Given problem A.
Answer these questions about the Indian Pioneer interview:
(i) On what date was the interview recorded?
(ii) Who is named as the field worker?
(iii) Which river did Mr. Miller ford after crossing the Arbuckle Mountains, and where?

Document section.
────────────────────────────────────────

Indian Pioneer Papers - Index
Indian Pioneer
History Project for Oklahoma
Date: September 15, 1937
Name: Mr. J. D. Miller, Sr.
Post Office: Pauls Valley,
Oklahoma
Residence Address:
Date of Birth: October 6, 1864
Place of Birth: Georgia
Father: J. L. Miller
Place of Birth: Georgia
Information on father:
Mother: Anna Kirkpatrick
Place of birth: Georgia
Information on mother:
Field Worker: Maurice R. Anderson
Interview #: 8406
Mr. J.D. Miller, Sr. was born in 1864 in Georgia. I left Texas in the Spring of 1888 for the Indian Territory. I had been farming in Texas but the drought hit Texas in 1885 and for two years it never rained and my cattle died and I lost everything I owned. After paying my debts I had two horses and a hack, so my wife and I loaded up our feather bed and with only a frying pan to cook in, we started for the Indian Territory.
I came over the old Whiskey Trail, crossed Red River near Burlington, Texas and followed the old trail over the Arbuckle Mountains. This trail went on out by Beef Creek, now called Maysville, and on into Kansas, joining the old Chisholm Trail near the line of Kansas. I left this trail after crossing the Arbuckle Mountains and forded the Washita River south of Wynnewood.

────────────────────────────────────────

Data records.
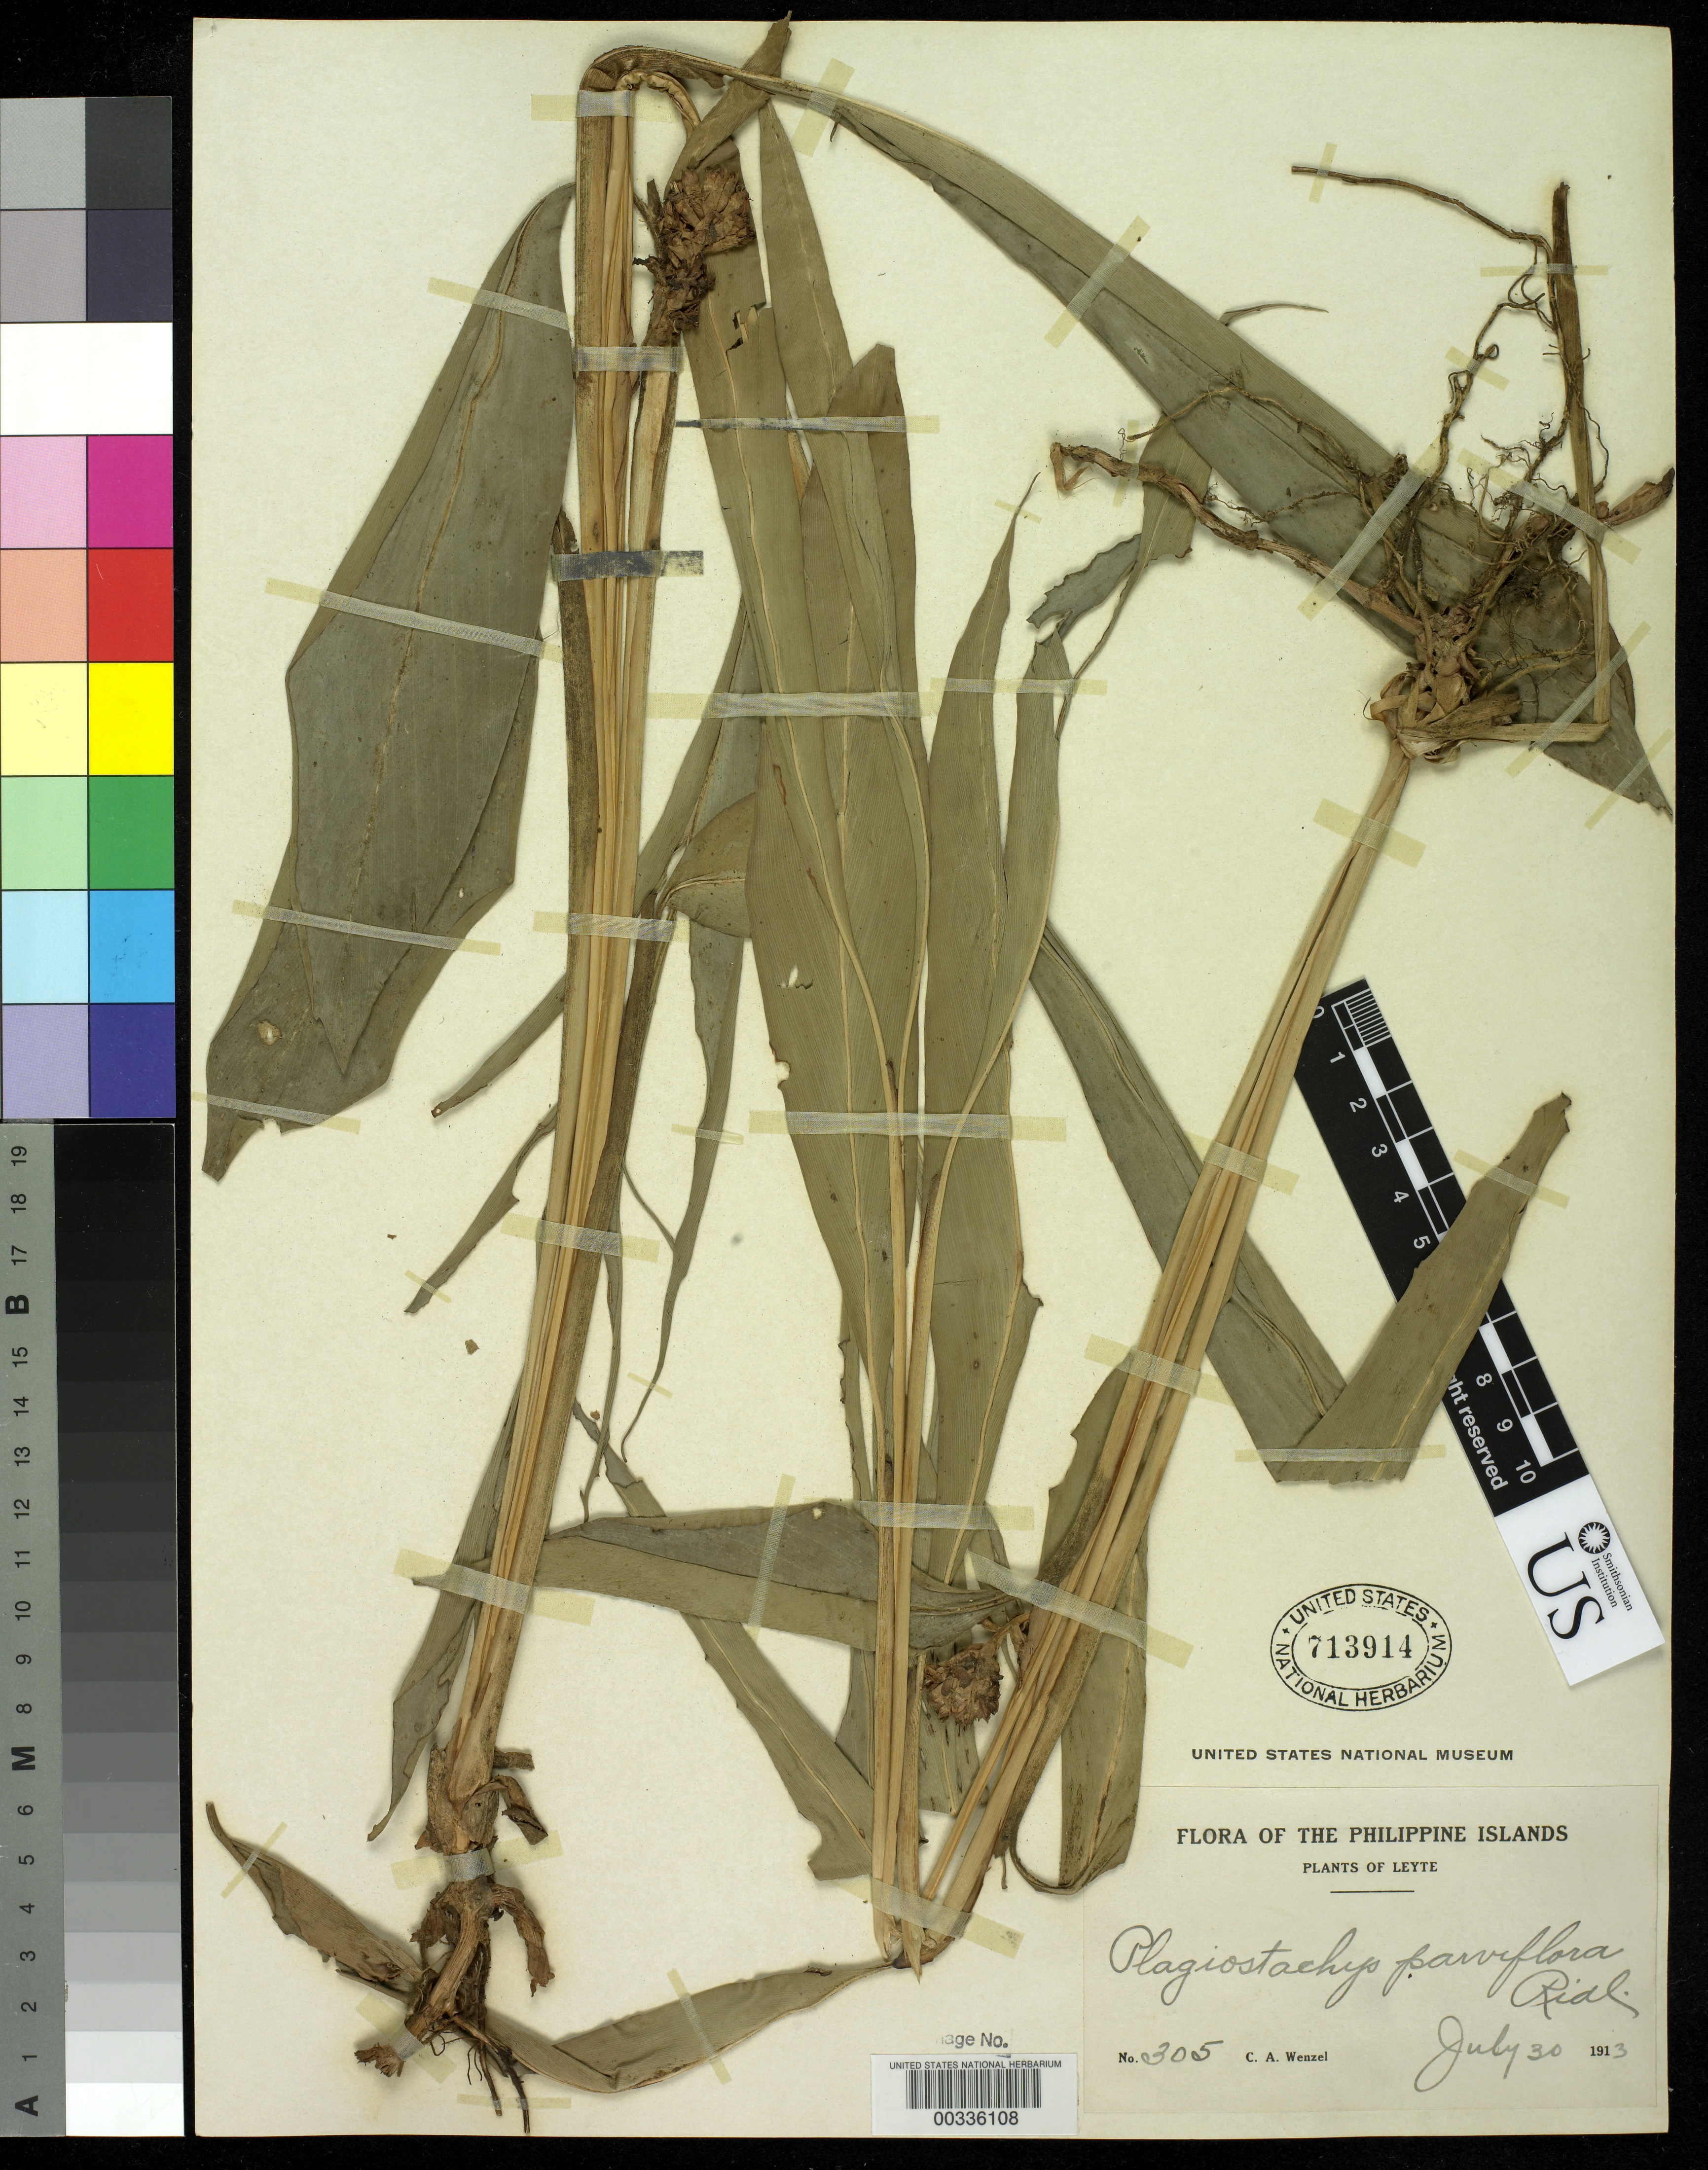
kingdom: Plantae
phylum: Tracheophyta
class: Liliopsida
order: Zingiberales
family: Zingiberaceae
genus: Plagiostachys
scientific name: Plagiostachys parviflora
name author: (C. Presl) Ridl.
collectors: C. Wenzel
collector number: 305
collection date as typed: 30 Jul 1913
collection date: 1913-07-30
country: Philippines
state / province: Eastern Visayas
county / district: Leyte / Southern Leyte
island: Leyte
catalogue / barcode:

────────────────────────────────────────

Given problem B. Reproduce the listing line for line, starting at the line that contains "class: Liliopsida" and ending at the last line of the listing.

Written answer A.
(i) September 15, 1937
(ii) Maurice R. Anderson
(iii) The Washita River, south of Wynnewood

Written answer B.
class: Liliopsida
order: Zingiberales
family: Zingiberaceae
genus: Plagiostachys
scientific name: Plagiostachys parviflora
name author: (C. Presl) Ridl.
collectors: C. Wenzel
collector number: 305
collection date as typed: 30 Jul 1913
collection date: 1913-07-30
country: Philippines
state / province: Eastern Visayas
county / district: Leyte / Southern Leyte
island: Leyte
catalogue / barcode:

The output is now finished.